Concurrent deer seasons not among proposed hunting changes

Posted on: February 7, 2018 | Bob Frye | Comments

Concurrent deer seasons are no longer the norm in Pennsylvania.

Concurrent deer seasons won’t be coming back to Pennsylvania any time soon, it seems.
Bob Frye/Everybody Adventures

The most requested change to hunting seasons for 2018-19 is the one Pennsylvania Game Commissioners aren’t interested in.

That’s concurrent deer seasons.

Popular opinion is the reason.

At the commission’s recent board meeting, a handful of people asked for two weeks of concurrent deer seasons. That’s when both bucks and does are legal.

They’d like that option specifically in the statewide firearms deer season.

Brad Nelson is coordinator of the Kinzua Quality Deer Cooperative. Its goals are to improve hunting experiences and deer and forest health on 70,000 acres of public and private land in northwest Pennsylvania. To reach those goals, Nelson said, it’s important to maintain hunter numbers.

Yet, he pointed out, federal surveys show participation declined by 16 percent between 2011 and 2016.

Concurrent deer seasons could help reverse that, he said.

“As demographics and lifestyles change, we believe it is imperative for the Pennsylvania Game Commission to maximize the number and flexibility of options to enable those interested in hunting to participate around ever-more-restrictive work schedules and participate in ways that maximize the probability of success for new hunters and for senior hunters,” Nelson said.

Other options for help hunters could include opening firearms deer season on a Saturday, he noted.

Mary Hosmer, a resident of that same general area, likewise said concurrent deer seasons would be a huge help to hunters.

Many of the industrial plants in wildlife management units 2F, 2G, 2H and 3A have gone to mandatory 56-hour work weeks, she said. As a result, many would-be hunters are simply unable to get into the woods, she said.

And when they can, she added, if their or two days falls during the bucks-only hunting period, their doe tag goes to waste.

“I would encourage you to do some out of the box thinking about helping us hunters get into the woods considering the large changes in today’s employment norms across the northern tier,” Hosmer said.

Concurrent deer seasons and a Saturday opening day would help those people, she added., So, too, would a third week of firearms deer season.

Commissioners aren’t interested, however.

Board member Brian Hoover of Chester County said the majority of hunters seem satisfied with split seasons. Complaints about deer are way down, he noted.

At the same time, the commission is meeting its deer harvest and management goals, he added.

Other changes likely

Commissioners approve some other changes for seasons in 2018-19, though.

The rules changes aren’t official just yet. Final approval has to come at the board’s April meeting, when the board also decides how many doe licenses to allocate for this fall.

But given that all of the proposed changes passed the board unanimously, the changes highlighted are expected to sail through without objection.

One change involves black bears.

Commissioners expanded bear hunting opportunities in several wildlife management units.

Specifically, units 4A and 5A would get a four-day extended season.
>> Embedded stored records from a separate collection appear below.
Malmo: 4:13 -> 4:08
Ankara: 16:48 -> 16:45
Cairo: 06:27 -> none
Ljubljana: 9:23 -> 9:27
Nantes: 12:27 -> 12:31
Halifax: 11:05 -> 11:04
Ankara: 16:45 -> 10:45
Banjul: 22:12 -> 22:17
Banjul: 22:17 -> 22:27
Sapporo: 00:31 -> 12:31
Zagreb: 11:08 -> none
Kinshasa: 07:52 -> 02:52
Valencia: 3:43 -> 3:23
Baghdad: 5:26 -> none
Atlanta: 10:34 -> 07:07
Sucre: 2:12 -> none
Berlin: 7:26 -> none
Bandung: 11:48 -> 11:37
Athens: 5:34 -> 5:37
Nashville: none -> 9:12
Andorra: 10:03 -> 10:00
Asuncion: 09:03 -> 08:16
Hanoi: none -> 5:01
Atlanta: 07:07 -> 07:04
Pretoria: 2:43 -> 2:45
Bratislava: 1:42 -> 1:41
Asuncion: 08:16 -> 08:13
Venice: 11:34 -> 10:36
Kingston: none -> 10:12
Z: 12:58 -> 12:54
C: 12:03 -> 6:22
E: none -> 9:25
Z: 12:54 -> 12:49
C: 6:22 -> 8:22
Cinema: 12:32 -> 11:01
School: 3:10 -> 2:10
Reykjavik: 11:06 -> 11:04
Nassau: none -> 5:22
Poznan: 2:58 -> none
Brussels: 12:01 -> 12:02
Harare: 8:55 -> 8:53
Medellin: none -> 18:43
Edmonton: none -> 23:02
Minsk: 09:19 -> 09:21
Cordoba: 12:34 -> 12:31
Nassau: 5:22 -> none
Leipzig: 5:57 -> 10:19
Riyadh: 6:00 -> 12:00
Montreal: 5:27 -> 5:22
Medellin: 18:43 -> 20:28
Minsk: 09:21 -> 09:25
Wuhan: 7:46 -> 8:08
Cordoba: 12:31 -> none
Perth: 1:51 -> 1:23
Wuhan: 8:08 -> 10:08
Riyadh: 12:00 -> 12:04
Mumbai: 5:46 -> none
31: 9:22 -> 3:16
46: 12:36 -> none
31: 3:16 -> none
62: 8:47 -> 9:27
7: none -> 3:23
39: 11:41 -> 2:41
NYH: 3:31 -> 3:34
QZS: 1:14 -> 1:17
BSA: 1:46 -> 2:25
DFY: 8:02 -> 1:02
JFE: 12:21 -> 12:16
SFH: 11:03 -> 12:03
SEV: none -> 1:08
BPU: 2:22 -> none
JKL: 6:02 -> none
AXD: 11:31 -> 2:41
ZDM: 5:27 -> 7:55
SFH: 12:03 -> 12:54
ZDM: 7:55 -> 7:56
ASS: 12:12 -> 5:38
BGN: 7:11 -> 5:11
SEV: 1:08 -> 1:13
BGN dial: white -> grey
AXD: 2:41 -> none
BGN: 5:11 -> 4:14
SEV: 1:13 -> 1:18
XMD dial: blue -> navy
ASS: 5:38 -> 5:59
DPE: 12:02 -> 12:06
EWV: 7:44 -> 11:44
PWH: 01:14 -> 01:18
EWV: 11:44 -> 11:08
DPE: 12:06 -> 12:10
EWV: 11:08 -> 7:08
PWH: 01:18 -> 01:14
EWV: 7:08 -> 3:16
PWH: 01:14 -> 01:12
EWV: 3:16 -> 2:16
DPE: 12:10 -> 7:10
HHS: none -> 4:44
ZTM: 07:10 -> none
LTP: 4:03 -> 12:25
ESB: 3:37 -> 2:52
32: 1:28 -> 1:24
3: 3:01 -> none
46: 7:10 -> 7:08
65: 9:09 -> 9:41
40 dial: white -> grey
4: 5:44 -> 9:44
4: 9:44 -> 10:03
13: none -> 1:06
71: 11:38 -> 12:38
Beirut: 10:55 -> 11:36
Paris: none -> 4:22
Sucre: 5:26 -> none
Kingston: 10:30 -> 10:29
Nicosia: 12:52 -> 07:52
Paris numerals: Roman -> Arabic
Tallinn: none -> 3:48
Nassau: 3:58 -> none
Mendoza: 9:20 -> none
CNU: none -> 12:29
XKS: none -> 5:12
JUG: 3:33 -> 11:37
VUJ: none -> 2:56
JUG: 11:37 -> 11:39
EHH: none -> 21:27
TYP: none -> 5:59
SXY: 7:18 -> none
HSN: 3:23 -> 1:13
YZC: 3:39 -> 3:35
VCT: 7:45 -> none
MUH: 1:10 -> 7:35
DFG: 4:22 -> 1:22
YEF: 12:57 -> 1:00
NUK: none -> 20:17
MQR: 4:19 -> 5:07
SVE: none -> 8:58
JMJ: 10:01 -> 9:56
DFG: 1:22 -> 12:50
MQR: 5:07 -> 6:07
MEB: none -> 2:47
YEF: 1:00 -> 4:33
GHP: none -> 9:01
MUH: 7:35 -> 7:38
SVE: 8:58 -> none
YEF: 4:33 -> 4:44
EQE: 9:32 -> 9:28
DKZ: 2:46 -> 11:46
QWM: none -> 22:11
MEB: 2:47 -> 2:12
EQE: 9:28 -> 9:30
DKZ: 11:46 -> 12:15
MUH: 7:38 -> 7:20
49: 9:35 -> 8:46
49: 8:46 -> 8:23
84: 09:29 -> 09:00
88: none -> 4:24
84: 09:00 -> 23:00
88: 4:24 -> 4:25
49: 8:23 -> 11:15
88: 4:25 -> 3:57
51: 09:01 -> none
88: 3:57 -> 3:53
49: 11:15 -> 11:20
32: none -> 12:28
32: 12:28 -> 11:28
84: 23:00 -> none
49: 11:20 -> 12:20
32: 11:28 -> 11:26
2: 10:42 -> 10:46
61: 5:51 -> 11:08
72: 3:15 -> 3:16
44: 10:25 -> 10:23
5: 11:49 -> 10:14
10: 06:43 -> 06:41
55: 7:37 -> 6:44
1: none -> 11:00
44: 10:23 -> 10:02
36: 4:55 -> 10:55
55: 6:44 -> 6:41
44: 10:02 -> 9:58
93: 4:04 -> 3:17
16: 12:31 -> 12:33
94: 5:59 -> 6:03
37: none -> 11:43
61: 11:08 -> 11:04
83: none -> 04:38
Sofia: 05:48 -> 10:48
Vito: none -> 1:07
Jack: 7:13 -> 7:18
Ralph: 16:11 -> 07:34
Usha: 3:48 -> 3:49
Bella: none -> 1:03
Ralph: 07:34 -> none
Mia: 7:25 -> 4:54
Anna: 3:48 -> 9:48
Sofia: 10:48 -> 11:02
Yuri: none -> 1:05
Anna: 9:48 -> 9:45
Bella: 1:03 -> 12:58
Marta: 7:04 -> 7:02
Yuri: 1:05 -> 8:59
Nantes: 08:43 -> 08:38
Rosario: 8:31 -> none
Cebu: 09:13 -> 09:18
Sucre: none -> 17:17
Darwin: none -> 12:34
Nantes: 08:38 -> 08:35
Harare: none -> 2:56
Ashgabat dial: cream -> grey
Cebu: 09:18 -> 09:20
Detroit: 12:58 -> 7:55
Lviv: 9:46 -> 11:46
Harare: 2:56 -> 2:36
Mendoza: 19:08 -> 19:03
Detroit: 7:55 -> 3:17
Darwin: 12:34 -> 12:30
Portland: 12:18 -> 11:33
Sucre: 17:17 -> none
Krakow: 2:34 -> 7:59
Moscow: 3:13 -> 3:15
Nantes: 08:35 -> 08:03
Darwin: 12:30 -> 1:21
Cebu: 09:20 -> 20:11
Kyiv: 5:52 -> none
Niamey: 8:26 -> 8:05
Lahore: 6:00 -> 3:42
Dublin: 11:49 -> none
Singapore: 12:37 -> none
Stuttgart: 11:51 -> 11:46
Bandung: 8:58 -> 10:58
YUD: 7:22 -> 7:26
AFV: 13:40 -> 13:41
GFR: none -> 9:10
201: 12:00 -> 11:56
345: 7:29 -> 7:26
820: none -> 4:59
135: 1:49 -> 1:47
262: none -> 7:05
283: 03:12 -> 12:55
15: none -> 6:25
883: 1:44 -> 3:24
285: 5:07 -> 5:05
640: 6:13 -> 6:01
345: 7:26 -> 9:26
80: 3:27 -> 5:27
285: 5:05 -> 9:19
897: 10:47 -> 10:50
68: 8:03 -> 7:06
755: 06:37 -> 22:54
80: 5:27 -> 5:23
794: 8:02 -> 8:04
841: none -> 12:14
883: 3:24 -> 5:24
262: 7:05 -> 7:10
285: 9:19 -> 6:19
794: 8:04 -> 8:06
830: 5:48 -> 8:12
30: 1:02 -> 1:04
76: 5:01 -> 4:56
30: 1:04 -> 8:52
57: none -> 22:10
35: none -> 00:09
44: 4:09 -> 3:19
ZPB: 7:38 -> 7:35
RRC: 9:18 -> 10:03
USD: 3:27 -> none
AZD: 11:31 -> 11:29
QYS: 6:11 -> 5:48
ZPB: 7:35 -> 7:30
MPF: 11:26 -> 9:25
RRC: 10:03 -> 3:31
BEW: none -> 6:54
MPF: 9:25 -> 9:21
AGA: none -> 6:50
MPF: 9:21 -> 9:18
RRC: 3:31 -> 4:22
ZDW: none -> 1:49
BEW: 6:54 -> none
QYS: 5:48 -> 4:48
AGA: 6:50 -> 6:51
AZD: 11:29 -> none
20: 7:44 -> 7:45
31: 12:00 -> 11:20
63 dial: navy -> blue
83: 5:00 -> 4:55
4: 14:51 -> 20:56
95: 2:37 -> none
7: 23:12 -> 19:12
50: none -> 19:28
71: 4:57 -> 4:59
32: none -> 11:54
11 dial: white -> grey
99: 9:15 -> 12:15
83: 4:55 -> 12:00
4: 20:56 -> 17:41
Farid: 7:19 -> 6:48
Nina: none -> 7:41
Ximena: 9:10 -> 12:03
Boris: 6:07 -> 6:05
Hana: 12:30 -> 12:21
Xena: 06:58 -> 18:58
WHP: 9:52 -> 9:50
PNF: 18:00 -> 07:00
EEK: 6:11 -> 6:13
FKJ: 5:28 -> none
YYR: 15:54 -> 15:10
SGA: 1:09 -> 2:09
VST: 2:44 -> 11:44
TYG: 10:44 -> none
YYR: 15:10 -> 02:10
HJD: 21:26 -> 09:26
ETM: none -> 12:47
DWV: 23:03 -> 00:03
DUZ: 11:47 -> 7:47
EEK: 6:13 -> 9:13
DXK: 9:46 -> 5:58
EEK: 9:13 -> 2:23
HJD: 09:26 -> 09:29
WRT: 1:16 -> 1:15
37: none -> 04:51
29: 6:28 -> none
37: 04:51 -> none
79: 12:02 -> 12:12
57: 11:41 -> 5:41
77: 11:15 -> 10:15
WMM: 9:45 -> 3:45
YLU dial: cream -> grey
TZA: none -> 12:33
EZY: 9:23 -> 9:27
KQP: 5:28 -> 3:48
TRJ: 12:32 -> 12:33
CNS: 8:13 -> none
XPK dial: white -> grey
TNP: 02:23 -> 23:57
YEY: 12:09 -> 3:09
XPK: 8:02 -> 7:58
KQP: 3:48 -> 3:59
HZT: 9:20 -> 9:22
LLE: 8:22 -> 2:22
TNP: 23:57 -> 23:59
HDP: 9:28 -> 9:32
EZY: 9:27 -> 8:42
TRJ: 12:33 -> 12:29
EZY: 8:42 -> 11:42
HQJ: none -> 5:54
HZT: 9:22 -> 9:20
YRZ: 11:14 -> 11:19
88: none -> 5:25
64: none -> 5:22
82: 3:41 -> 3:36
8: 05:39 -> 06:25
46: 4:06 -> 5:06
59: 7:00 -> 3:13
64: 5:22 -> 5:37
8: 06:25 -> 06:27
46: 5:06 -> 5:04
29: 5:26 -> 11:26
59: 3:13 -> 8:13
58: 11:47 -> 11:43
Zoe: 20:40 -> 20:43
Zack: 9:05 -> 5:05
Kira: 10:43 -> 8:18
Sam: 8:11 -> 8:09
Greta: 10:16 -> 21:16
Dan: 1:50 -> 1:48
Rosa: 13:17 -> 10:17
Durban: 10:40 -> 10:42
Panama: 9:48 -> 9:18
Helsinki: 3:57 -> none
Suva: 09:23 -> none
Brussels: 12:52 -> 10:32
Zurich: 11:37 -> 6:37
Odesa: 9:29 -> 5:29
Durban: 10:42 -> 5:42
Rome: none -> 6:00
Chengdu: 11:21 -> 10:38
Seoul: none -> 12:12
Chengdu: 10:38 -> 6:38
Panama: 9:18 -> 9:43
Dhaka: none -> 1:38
Bear hunting would be allowed on the Wednesday through Saturday of the first week of the firearms deer season. Unit 3A would go from four to six days of extended hunting.

In another change, commissioners proposed opening two additional wildlife management units – 4B and 4C – to fisher trapping.

They also gave preliminary approval to opening four wildlife management units to either sex pheasant hunting. They are 2A, 2C, 4C and 5B. That would allow for a better, more equitable, distribution of stocked pheasants, they said.

The only places managed under cockbird-only rules will be those around the remaining wild pheasant recovery areas.

Finally, board members proposed opening all dove hunting – regardless of where in the calendar it falls – at a half hour before sunrise. In seasons past, hunters couldn’t start until noon in the dove season’s first segment.